Maybe you remember the violent movie that Mel Gibson directed, the Passion. It's a difficult thing to sit through, all in the interest of Gibson's view of realism. But what I find most off about it is that it tends to push the meaning further away as it assaults us with the gruesome details, almost like a horror movie.

Next weekend I'm singing with the Elmhurst Choral Union Bach's b-minor Mass, and I couldn't help but think of the contrast with Gibson's movie. Bach's setting of the Crucifixus - I almost played for you today, but you can find it, play it or come to the concert... Bach's setting is in the minor key, to be sure. There's a bass line that could be the hammering of nails...or in a larger sense the course of fate that has brought Jesus to the cross. That's good Lutheran theology...that Jesus was born to die, that the cradle already has the cross inherent in it. But there is as well in Bach's music a mournful kind of beauty, a tenderness, a sympathy, an invitation to see that God is doing something marvelous, world-changing in this cross. That God is trying to reach our hearts.

The same kind of feeling flooded back to me again this week as the press dug through old footage and replayed the comments of Bobby Kennedy, who soon would be assassinated himself, upon the death of Martin Luther King, Jr. They say this was a very rare occasion when he spoke of his own brother's death, as he tried to calm the crowd in the black neighborhoods of Indianapolis. And many believe his speech was the reason for peace that night in Indianapolis while there was violence in many other American cities. So he called for peace, for understanding. And then he quoted Aeschylus,

"Even in our sleep, pain which cannot forget falls drop by drop upon the heart, until, in our own despair, against our will, comes wisdom through the awful grace of God."

* * * * * * *

Please answer from the passage on Bach and the Crucifixus: which work is the writer singing with the Elmhurst Choral Union next weekend? The listing below has nothing to do with the passage above.

* * * * * * *

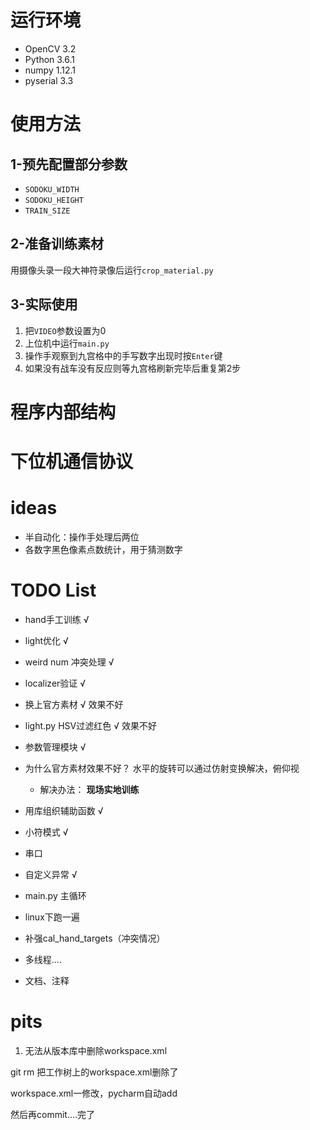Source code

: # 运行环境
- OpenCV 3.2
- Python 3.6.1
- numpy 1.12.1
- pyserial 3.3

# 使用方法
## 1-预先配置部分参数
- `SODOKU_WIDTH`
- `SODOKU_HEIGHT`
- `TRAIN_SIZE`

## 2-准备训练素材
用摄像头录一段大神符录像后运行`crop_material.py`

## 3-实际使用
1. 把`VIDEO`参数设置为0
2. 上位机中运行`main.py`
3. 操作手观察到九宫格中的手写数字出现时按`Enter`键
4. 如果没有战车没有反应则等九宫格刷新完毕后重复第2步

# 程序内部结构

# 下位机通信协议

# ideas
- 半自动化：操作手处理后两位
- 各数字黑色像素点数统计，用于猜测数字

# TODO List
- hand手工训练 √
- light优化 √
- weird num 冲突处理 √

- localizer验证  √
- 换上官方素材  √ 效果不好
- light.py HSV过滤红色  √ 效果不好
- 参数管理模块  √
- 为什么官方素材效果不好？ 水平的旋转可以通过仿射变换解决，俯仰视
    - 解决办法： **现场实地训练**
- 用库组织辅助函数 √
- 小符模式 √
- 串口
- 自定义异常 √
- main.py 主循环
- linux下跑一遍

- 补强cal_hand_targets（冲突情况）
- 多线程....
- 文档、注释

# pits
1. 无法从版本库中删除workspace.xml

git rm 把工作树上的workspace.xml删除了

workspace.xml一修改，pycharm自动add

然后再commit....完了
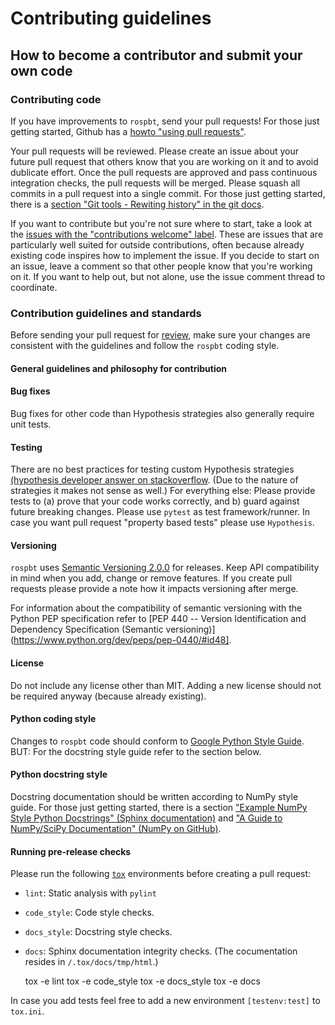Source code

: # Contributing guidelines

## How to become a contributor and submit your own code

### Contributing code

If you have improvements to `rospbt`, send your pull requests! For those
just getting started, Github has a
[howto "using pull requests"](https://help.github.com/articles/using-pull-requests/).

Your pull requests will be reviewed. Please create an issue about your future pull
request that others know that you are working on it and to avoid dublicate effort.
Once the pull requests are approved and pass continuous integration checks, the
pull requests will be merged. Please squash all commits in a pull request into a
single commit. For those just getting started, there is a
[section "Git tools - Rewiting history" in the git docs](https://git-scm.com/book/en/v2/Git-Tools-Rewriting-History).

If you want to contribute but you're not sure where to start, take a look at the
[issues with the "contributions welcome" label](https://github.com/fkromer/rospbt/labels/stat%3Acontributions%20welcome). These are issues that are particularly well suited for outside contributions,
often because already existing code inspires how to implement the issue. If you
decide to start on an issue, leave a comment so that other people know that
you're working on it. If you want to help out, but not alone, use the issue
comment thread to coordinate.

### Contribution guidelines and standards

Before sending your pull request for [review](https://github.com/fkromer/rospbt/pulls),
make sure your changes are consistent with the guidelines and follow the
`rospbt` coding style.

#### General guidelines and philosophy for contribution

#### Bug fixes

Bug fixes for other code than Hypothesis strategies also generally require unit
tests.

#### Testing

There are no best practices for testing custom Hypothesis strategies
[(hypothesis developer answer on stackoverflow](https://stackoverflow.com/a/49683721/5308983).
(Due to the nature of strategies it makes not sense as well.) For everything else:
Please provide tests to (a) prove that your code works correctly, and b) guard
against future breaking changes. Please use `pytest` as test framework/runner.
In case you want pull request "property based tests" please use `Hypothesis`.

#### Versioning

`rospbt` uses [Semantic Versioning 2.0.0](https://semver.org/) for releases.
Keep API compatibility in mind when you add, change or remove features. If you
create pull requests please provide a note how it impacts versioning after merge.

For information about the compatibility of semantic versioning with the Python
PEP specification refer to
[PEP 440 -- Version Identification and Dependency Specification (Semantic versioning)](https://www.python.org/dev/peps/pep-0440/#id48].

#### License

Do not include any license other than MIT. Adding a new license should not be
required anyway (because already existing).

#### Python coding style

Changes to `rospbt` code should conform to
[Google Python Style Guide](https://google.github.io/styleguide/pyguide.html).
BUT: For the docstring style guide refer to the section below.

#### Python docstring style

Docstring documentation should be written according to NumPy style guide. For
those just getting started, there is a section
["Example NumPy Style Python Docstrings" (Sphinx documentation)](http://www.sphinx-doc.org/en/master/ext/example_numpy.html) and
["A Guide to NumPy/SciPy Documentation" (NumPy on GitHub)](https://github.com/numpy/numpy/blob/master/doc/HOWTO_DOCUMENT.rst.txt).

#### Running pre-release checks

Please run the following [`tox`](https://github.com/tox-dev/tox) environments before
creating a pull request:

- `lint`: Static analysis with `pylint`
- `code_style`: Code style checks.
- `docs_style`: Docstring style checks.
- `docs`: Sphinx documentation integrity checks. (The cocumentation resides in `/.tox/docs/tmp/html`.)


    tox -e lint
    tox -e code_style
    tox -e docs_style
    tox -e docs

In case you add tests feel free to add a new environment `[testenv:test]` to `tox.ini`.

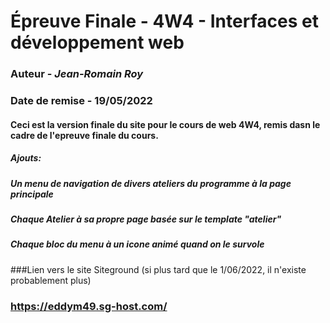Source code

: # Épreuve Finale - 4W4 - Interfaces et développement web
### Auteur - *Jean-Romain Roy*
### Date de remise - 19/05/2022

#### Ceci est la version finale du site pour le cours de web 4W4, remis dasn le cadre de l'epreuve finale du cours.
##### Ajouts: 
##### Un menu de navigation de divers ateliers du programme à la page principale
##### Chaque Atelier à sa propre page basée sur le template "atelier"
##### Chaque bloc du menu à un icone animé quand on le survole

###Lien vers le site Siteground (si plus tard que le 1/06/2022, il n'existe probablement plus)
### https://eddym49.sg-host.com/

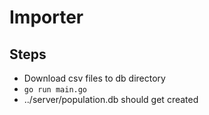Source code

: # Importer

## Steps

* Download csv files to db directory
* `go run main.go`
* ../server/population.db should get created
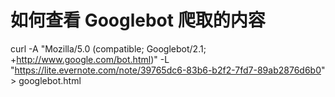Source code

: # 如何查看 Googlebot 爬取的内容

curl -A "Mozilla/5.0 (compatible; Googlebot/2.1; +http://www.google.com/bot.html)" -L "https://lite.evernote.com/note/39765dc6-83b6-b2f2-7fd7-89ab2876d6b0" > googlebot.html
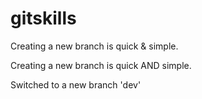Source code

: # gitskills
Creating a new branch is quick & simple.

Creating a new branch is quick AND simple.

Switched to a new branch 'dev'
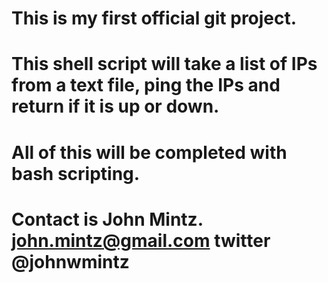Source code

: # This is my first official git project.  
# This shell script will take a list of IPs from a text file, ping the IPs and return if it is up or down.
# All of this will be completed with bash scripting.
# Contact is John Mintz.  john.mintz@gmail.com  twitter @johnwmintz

* * * * * * *

== Exercise answer ==
Bach's b-minor Mass.